Even on my lonely days
I know that I am still loved
It’s pretty often that I feel
that I just don’t fit in
And that’s okay
‘Cause everybody’s different
And not everything works out
Sometimes I just need to step back
And value who I am
– “Self Worth,” Tenderfoot
Listen: To Be Young – Tenderfoot


Released June 1, 2018 via Audio Network, To Be Young immediately hits home with an irresistibly cathartic musical journey. While the debut album is likely  to be most listeners’ first exposure to Sydney, Australia’s Tenderfoot, the band’s openness and sincerity make them feel like old friends: The sort of folks with whom you can pick up right where you left off, without ever skipping a beat. Such authenticity is hard to come by these days in people, let alone in a full-length album – but that’s what makes Tenderfoot truly shine, helping them rise above the noise. The band lays it all on the line in a poignant, poetic outpouring of emotive music and timeless sentiment.

Tasks to carry out:
**1.** Can you set down, word for word, everything in the Tenderfoot excerpt from "Released June 1, 2018" down to "and timeless sentiment."?
**2.** Could you resume the Tenderfoot excerpt after its final sentence and carry the writing on from there?

Data provided:

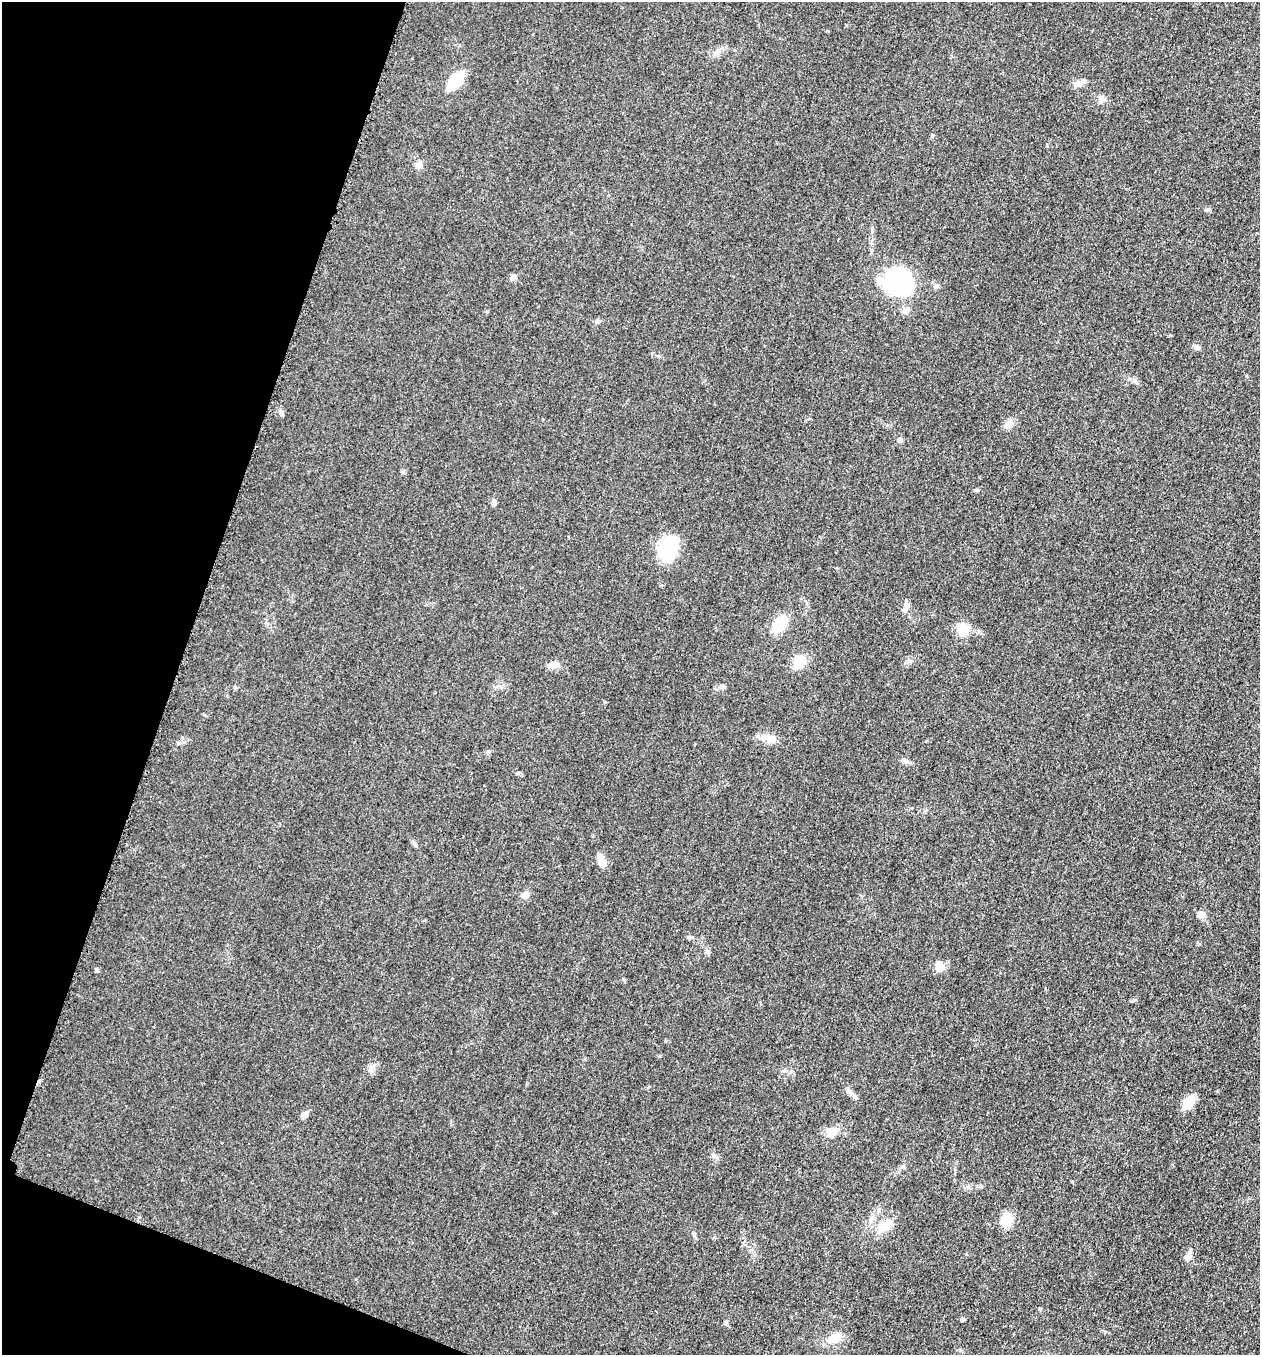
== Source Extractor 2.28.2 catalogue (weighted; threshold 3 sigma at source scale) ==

Results in order:
**1.**
Released June 1, 2018 via Audio Network, To Be Young immediately hits home with an irresistibly cathartic musical journey. While the debut album is likely  to be most listeners’ first exposure to Sydney, Australia’s Tenderfoot, the band’s openness and sincerity make them feel like old friends: The sort of folks with whom you can pick up right where you left off, without ever skipping a beat. Such authenticity is hard to come by these days in people, let alone in a full-length album – but that’s what makes Tenderfoot truly shine, helping them rise above the noise. The band lays it all on the line in a poignant, poetic outpouring of emotive music and timeless sentiment.

**2.**
Atwood Magazine had the pleasure of premiering the video for pre-release single “She Calls” last month. An ode to the good times, “She Calls” is an easy gateway track to catch listeners’ attention and draw us in: Catchy and lively, it’s “a summer smash waiting to happen” that combines the band’s nostalgia with upbeat charm as frontman John Vella toasts to the good times:

To the years, to the hearts
To the nights of our lives
We ran until the morning light
To the love that you feel
To the hearts that’ll heal
Keep burning till you’re burning bright


Lead single “The Balance” opens the album with a vibey, somber warmth – a term we could use repeatedly to describe the whole record. “And it comes like this, and it goes like that; you can buy friends, but not your lovers,” Vella sings in the pre-chorus, striving to find the right foothold on life. We all stumble and trip, thinking we’re on the right path only to find we’re going the wrong way, or going nowhere at all.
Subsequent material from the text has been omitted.